Agile Gibbon Ape
Facts about Agile Gibbon Apes. "Scientific name for Agile gibbon is Hylobates agilis". Agile Gibbon Ape is also known as the Black Handed Gibbon, is a black or red brown primate belonging to the gibbon family and commonly found in parts of southern Thailand, Malaysia and Indonesia. The encroachment of the species' habitat has led to their reduction leading the IUCN to pronounce it an endangered species.
The Agile Gibbon Ape is either black or red brown in appearance, and it has a white brow. The male has light-grey cheeks, and it is larger than the female. Agile Gibbon Ape can weigh from 4 to 6 kg (8.8 to 13.2 lbs) although research has indicated that Agile Gibbon Ape can weigh 8 kg (17.6 lbs) in captivity. Its length is 44 - 63.5 cm (17.3 to 24.8 inches) and like other gibbons it does not possess a tail. Agile Gibbon Ape has very long hands that it uses for swinging from one branch to another at a quick pace. It can swing up to 3 meters (9.8 feet) and can jump more than 9 meters (29.5 feet). Its locomotion abilities allow it to cover large areas in a short period. It spends a larger part of its life on top of the trees and rarely comes down to the ground. The Agile Gibbon Ape is capable of walking straight on its two legs when on the ground. It achieves this by placing its arms above the head for balance.
The Agile Gibbon Ape is a monogamous primate that lives in its territory. The male and the female Agile Gibbon Ape come together and create a new family away from their parents. Because of their social nature, the animals form groups of two to seven to strengthen their territory. The Agile Gibbon Ape is not tolerant to intruders, and it will make noises and songs to warn the intruders.
Agile Gibbon Apes primary source of food is fruits although, in times of scarcity, it can feed on leaves, insects and flowers. The family can forage for insects together, sharing insects on one tree at a time. In other instances, the female is in charge of foraging especially after giving birth. Both the male and the female Agile Gibbon Ape are responsible for taking care of the offspring and defending them from predators.

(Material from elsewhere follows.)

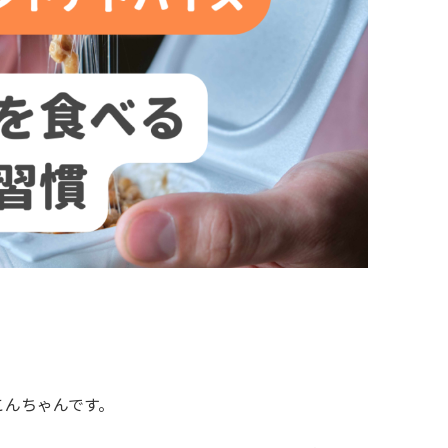
こんちゃんです。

The gestation period of the Agile Gibbon Ape is seven months, and the female gives birth to one offspring. At the age of two years the young Agile Gibbon Ape is weaned, and it starts feeding on seeds just like the grown-ups. The offspring stays with the family for eight years, after which it leaves to look for a mate.
Like all primates, Agile Gibbon Apes have its way of communicating. Every morning the male and the female perform duets to mark their territory. Other pairs will respond by performing a duet. The loud calls can also be used to indicate aggression, to keep off intruders or to send a message to a member of its group. Each group has its unique call.
Efforts are being made by conservationists to protect the Agile Gibbon Apes from eminent extinction. Their main threat is human activities such as deforestation. Agile Gibbon Ape is also poached and sold as pets to individuals from foreign countries. The primate’s habitat is tropical rain forest sand dry tropical forest.